__Passage__

Fortunately for the progress of the investigation, the 'Hourigan Report' got
to Judge Bruguière despite the letter of refusal from the ICTR:

--"(. . .) on 31 August 2000, the Court of Paris, on the instructions of the
Minister of Justice, passed on a copy of said report, which was attached
to the current with a view toward its future use; and
That the documents thus sent by the Court of Paris were authenticated
by Mr Michael HOURIGAN, (. . .) at the time of his testimony in Paris on
29 December 2000;"--
(the Report of Jean-Louis Bruguière, The Superior Court of Paris,
17 November 2006, ¶s 125 & 126, CM/P translation at
http://cirqueminime.blogcollective.com/blog/_archives/2007/9/30/3262522.html)--

Mr. Hourigan gave very important information to Judge Bruguière:

--"(. . .) with regard to his mission for the I.C.T.R., Michael HOURIGAN
stated that the investigators on his team, empowered by their superiors
to investigate the attack, considered themselves to be entering a field
of inquiry within the authority of the Tribunal, never found any tangible
evidence implicating the Hutu extremists, but, on the contrary, were
drawn to an evidentiary trail leading directly to the R.P.F.;
(. . .) That on a secure telephone line from the U.S. Embassy in Kigali,
he had, on or about 7 March 1997, a conversation with Madame Louise
ARBOUR and that in the course of their exchange she told him that she
had received, through other channels, intelligence that backed up his own
and that at no time had she told him that the investigation into the attack
was not within the authority of the I.C.T.R.;"--
(the Report of Jean-Louis Bruguière, The Superior Court of Paris,
17 November 2006, ¶s 129 & 133, CM/P translation at
http://cirqueminime.blogcollective.com/blog/_archives/2007/9/30/3262522.html)--

Later under questioning by Judge Bruguière, Michael Hourigan stated
that Mme Arbour had, at that time, suddenly changed her opinion. Contrary
to what she had told Hourigan before, Arbour now criticized him for having
conducted his investigation, which, she said was outside the authority of the
ICTR, and then she told him to break off all relations with his informants.

__Using the information__
1. In the passage on the Hourigan Report, condense the paragraph beginning "Later under questioning by Judge Bruguière" into a short bulleted list that keeps its main facts.
2. According to the passage on the Hourigan Report, on what date did Michael Hourigan give his testimony in Paris?

__Study material__
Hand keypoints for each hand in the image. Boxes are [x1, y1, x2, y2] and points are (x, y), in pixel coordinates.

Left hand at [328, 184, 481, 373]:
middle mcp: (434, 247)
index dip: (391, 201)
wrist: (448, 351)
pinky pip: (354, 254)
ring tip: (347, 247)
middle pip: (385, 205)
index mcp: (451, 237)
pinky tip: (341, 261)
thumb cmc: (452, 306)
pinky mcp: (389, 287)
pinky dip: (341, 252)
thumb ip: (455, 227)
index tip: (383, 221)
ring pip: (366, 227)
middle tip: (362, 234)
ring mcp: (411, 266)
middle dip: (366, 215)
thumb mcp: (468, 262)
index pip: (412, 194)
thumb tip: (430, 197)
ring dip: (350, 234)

...

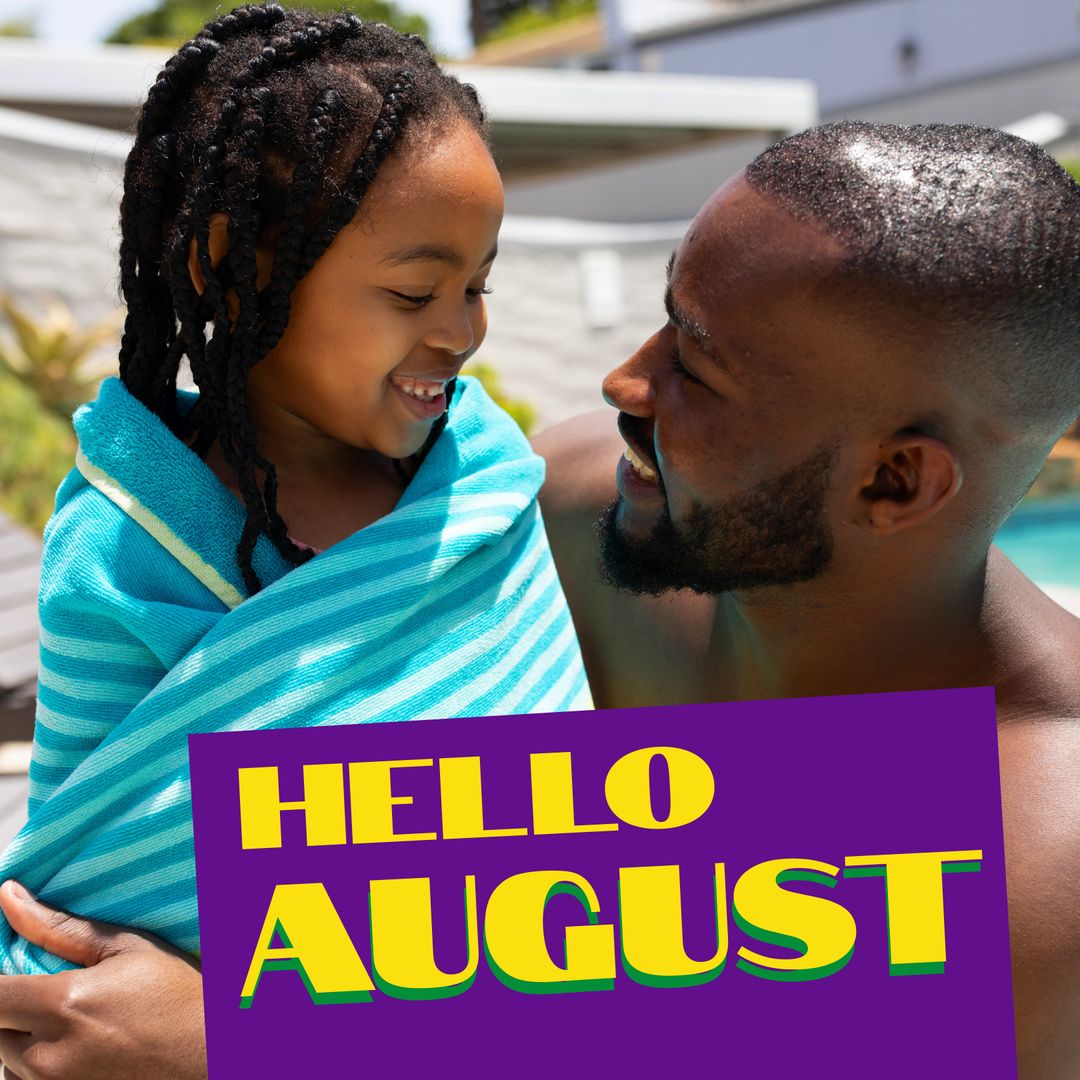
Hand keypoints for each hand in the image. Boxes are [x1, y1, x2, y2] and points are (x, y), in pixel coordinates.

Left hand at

__Answers for this exercise__
1.
- Under later questioning by Judge Bruguière, Michael Hourigan said Mme Arbour had suddenly changed her opinion.
- Contrary to what she had told him before, she criticized him for conducting his investigation, which she said was outside the ICTR's authority.
- She told him to break off all relations with his informants.

2. 29 December 2000.